Fox News Weather Center

El Nino to drive flooding rain, mountain snow into California this week

A series of El Niño-enhanced storms will continue to bring more beneficial rain and snow along with hazards to California and the southwestern U.S. in absence of a pineapple express.

The above-average temperatures in the tropical Pacific Ocean, known as El Niño, tend to strengthen the storm track into the West Coast and occasionally California during the winter.

Train of storms rolls into California

The current El Niño has tied the strength of the El Niño during 1997, which was the strongest on record.

The storms which initially brought rain, snow and ice to much of the Pacific coast of the United States to start the week will spiral progressively farther south into Friday.

According to AccuWeather Senior Meteorologist Ken Clark, "The first El Niño-enhanced storms of the year will bring soaking rain and heavy mountain snow before winding down on Friday."

California storms to cause travel delays and raise flood, mudslide risk into Friday

Travel along the major highways in California will be hampered by heavy rain and mountain snow, including interstates 5, 8, 10, 15, 40 and 80.

Water will collect in areas that drain poorly on area roads. Intersections, curves and highway ramps will be especially slick.

Enough rain and low cloud ceilings will lead to airline delay in San Francisco and Los Angeles.

Through Friday, the total rainfall from the storms will average 2-4 inches along the California coast with locally 6-10 inches along the west and southwest-facing slopes of the coast range.

This sort of rainfall, while not extreme as the biggest El Niño year storms, will be enough to cause incidents of flash and urban flooding, as well as mudslides and other debris flows.

The storms will be significant enough, without the presence of a steady stream of tropical moisture feeding in, often referred to as a pineapple express or pineapple connection, Clark stated.

"The likelihood of the events will increase as the week progresses until the last of the big rain-producing storms pushes inland on Friday," Clark said.

The storms will translate to big snow for the Sierra Nevada, especially the southern part of the mountain range.

"Above 7,000 feet, snowfall will be 2-4 feet over the Sierra Nevada with 3-6 inches of snow down to about 4,000 feet," Clark said.

The biggest storm of the series will affect California during Wednesday into Thursday, before turning inland.

"Snow levels will lower Wednesday through Thursday with the big storm," Clark said. "That's when the elevations between 4,000 and 6,000 feet will receive the bulk of their snow this week."

Enough snow could fall on Cajon and Tehon passes to make for slippery travel by Thursday.

While winds will be not be excessively high, they will be strong enough to direct damaging waves toward Southern California later Wednesday through Thursday.
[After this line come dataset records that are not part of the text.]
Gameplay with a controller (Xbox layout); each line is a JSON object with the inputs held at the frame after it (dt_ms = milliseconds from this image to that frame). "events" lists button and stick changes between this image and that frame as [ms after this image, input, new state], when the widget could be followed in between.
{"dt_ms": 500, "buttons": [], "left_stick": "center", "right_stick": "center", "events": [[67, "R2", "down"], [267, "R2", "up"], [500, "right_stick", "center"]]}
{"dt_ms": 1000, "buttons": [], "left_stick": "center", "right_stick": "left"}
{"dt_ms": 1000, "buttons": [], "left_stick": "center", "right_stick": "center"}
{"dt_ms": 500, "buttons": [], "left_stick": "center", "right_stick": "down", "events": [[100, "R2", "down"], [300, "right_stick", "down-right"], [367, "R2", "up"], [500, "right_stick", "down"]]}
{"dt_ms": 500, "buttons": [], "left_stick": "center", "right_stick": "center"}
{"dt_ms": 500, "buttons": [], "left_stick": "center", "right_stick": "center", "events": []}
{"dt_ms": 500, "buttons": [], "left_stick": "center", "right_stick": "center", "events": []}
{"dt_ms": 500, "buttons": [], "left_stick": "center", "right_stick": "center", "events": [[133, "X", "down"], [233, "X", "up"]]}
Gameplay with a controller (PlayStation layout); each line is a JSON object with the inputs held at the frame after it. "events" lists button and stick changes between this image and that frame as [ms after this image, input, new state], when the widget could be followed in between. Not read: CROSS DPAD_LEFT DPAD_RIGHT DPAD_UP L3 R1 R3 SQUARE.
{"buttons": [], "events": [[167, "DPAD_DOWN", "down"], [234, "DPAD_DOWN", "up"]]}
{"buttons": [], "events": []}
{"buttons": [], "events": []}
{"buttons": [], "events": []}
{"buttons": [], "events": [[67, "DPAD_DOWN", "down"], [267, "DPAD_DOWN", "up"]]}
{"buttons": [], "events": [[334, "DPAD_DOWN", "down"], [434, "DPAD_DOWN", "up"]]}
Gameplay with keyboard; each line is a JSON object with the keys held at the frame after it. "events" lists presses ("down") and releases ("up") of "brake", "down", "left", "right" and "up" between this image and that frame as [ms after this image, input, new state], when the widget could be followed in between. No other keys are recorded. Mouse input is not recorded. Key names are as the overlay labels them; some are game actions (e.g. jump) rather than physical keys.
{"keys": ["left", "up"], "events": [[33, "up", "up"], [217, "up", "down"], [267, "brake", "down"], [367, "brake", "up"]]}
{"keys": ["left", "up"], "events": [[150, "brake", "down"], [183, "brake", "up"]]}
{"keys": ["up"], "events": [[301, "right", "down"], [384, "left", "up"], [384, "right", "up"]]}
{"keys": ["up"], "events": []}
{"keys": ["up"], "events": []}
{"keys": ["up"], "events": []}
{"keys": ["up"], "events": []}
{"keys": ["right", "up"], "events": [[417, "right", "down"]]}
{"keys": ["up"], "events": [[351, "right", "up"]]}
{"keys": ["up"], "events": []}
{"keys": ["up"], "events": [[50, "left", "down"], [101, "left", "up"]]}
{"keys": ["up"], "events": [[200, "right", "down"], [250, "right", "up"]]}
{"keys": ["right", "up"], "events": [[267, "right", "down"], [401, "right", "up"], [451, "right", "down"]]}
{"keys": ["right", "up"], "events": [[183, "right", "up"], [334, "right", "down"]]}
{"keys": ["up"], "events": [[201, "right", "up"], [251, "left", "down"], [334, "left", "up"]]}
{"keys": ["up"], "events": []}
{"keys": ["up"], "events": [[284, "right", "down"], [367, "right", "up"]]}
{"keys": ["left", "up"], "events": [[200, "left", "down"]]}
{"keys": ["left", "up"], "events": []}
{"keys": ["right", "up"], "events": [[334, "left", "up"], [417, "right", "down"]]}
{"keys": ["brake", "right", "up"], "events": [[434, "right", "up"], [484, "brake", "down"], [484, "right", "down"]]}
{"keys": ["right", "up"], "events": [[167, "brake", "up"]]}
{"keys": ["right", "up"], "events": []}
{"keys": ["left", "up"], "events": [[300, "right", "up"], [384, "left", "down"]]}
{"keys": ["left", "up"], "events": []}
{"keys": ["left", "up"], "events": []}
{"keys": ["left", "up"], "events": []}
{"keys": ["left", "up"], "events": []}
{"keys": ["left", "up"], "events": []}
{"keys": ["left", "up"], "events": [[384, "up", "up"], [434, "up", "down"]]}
Some of the waves will be high enough to top jetties and cause flooding along some beach communities.

The rainfall, but especially the mountain snow, will be money in the bank for easing the drought situation going into the dry season next summer.

Some of the rain and melting snow will be absorbed by the dry ground, but some of it will also run off and begin to fill reservoirs and lakes.

In the short term, the ski season will be the best in years for California and much of the West.

Rain, snow to push across US

While the storms will tend to weaken as they pass the Sierra Nevada, they will still pack enough moisture to bring areas of significant rain and mountain snow farther east.

Up to a couple of feet of snow will fall on the mountains of Arizona, the Wasatch Range in Utah, the San Juan mountains in Colorado and New Mexico, and the southern Rockies in general.

Motorists traveling along I-25 and I-40 should be prepared for periodic delays and possible road closures through Friday.

The storms will also bring rounds of quenching rain to the desert areas including the cities of Las Vegas and Phoenix.